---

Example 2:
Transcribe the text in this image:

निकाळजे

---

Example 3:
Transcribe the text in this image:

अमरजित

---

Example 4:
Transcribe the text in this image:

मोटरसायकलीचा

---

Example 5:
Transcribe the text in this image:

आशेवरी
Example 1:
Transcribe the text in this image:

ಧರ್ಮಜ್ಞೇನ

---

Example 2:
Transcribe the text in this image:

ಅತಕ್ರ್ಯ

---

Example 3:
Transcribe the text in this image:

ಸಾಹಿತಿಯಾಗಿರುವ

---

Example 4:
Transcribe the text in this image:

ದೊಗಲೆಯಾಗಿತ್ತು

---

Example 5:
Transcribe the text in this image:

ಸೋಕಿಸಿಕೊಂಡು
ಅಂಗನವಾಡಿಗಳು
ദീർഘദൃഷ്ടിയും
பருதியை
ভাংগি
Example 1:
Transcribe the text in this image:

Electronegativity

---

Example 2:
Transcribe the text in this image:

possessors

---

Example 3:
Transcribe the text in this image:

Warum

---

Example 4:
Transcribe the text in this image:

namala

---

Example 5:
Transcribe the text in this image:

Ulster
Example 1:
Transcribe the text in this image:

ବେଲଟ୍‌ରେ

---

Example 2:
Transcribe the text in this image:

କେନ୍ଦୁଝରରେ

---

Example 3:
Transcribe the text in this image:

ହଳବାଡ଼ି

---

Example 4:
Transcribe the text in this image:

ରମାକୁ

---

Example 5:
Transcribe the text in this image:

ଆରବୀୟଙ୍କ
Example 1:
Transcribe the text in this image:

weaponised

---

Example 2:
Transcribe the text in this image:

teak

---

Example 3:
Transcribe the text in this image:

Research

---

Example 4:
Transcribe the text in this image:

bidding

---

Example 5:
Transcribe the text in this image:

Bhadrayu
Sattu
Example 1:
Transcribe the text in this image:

• **THE PROBLEM**
Copy every one of the lines above, character for character and in the same order.

• **OUTPUT**
---

Example 2:
Transcribe the text in this image:

निकाळजे

---

Example 3:
Transcribe the text in this image:

अमरजित

---

Example 4:
Transcribe the text in this image:

मोटरसायकलीचा

---

Example 5:
Transcribe the text in this image:

आशेवरी
Example 1:
Transcribe the text in this image:

ಧರ್ಮಜ್ಞೇನ

---

Example 2:
Transcribe the text in this image:

ಅತಕ್ರ್ಯ

---

Example 3:
Transcribe the text in this image:

ಸಾಹಿತಿಯಾಗಿರುವ

---

Example 4:
Transcribe the text in this image:

ದೊಗಲೆಯಾಗಿತ್ತು

---

Example 5:
Transcribe the text in this image:

ಸೋಕಿಸಿಕೊಂಡು
ಅಂಗನವಾಡಿಗಳು
ദീർഘദൃഷ്ടിയും
பருதியை
ভাংগি
Example 1:
Transcribe the text in this image:

Electronegativity

---

Example 2:
Transcribe the text in this image:

possessors

---

Example 3:
Transcribe the text in this image:

Warum

---

Example 4:
Transcribe the text in this image:

namala

---

Example 5:
Transcribe the text in this image:

Ulster
Example 1:
Transcribe the text in this image:

ବେଲଟ୍‌ରେ

---

Example 2:
Transcribe the text in this image:

କେନ୍ଦୁଝରରେ

---

Example 3:
Transcribe the text in this image:

ହଳବାଡ଼ି

---

Example 4:
Transcribe the text in this image:

ରମାକୁ

---

Example 5:
Transcribe the text in this image:

ଆରବୀୟଙ୍କ
Example 1:
Transcribe the text in this image:

weaponised

---

Example 2:
Transcribe the text in this image:

teak

---

Example 3:
Transcribe the text in this image:

Research

---

Example 4:
Transcribe the text in this image:

bidding

---

Example 5:
Transcribe the text in this image:

Bhadrayu
Sattu
Example 1:
Transcribe the text in this image:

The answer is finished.